*** Opening of Selected text ***
With the expansion of STEM programs, administrators at the new IU and Purdue campuses in Indianapolis say they plan to significantly increase their enrollment, but faculty members say such growth is unrealistic given what has been called “the demographic cliff ” facing universities across the country. A report by nonprofit accreditation organization Cognia projects that by next year, America will hit a peak of around 3.9 million high school graduates. After that, the traditional college-going population is expected to shrink for the next five to 10 years by as much as 15 percent.

To help counter the decline, universities like IUI are trying to engage adults who started but never finished college (some 40 million nationally, according to The Chronicle of Higher Education) and high school students, especially those from historically and systemically marginalized communities.

Illustration by Shelley Hanmo

Liberal arts majors, however, may be a hard sell to students who fear they will not find jobs following graduation—which is the public’s perception of liberal arts–related careers. But academic experts who have looked at the national data say it’s not entirely true that liberal arts students face bleaker job prospects. A study by Georgetown University’s Center on Education and the Workforce found that at the 10-year mark, the average “return on investment” (the sum of income in relation to what the student spent on college) for liberal arts colleges is $62,000, or about 40 percent below the average return of all colleges. But 40 years after enrollment, or by retirement age, the average return for liberal arts colleges reaches $918,000, more than 25 percent above the average.
*** Close of Selected text ***
**Explore the material**:
**1)** Decide whether each statement below agrees with the passage on college enrollment above. For each, answer yes or no and quote the deciding words of the passage exactly. (a) Cognia projects that America will reach a peak of around 3.9 million high school graduates by next year. (b) At the 10-year mark, the average return for liberal arts colleges is above the average return of all colleges. (c) According to The Chronicle of Higher Education, some 40 million adults nationally started but never finished college.
**2)** Reproduce the part of the passage on college enrollment above that opens with the words containing "With the expansion" and closes with "as 15 percent.".
*** Opening of Given data ***
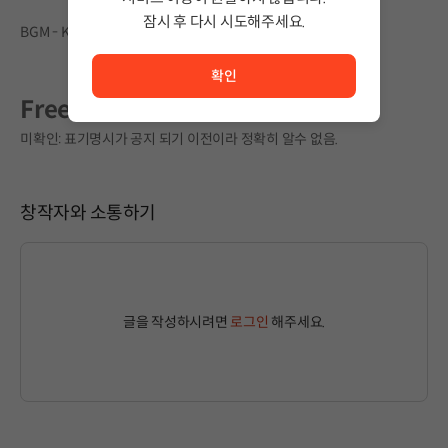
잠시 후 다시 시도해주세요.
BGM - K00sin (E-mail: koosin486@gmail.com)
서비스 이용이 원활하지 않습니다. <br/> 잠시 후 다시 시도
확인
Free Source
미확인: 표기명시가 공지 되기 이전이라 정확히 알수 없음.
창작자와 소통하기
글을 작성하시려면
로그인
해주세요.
*** Close of Given data ***
*** Opening of Given data ***
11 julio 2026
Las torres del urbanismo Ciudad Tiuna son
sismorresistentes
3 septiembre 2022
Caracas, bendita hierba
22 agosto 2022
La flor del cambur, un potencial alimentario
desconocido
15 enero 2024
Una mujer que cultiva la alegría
*** Close of Given data ***
*** Opening of Given data ***
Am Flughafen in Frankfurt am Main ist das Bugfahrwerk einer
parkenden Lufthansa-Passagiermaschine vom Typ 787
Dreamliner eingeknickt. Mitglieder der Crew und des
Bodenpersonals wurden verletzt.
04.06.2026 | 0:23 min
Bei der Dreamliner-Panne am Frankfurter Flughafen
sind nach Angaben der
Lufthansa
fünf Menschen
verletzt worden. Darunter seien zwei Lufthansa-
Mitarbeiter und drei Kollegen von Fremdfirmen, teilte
*** Close of Given data ***
**Solutions to the tasks**:
**1)**
(a) Yes: "by next year, America will hit a peak of around 3.9 million high school graduates"
(b) No: "$62,000, or about 40 percent below the average return of all colleges"
(c) Yes: "some 40 million nationally, according to The Chronicle of Higher Education"

**2)**
With the expansion of STEM programs, administrators at the new IU and Purdue campuses in Indianapolis say they plan to significantly increase their enrollment, but faculty members say such growth is unrealistic given what has been called “the demographic cliff ” facing universities across the country. A report by nonprofit accreditation organization Cognia projects that by next year, America will hit a peak of around 3.9 million high school graduates. After that, the traditional college-going population is expected to shrink for the next five to 10 years by as much as 15 percent.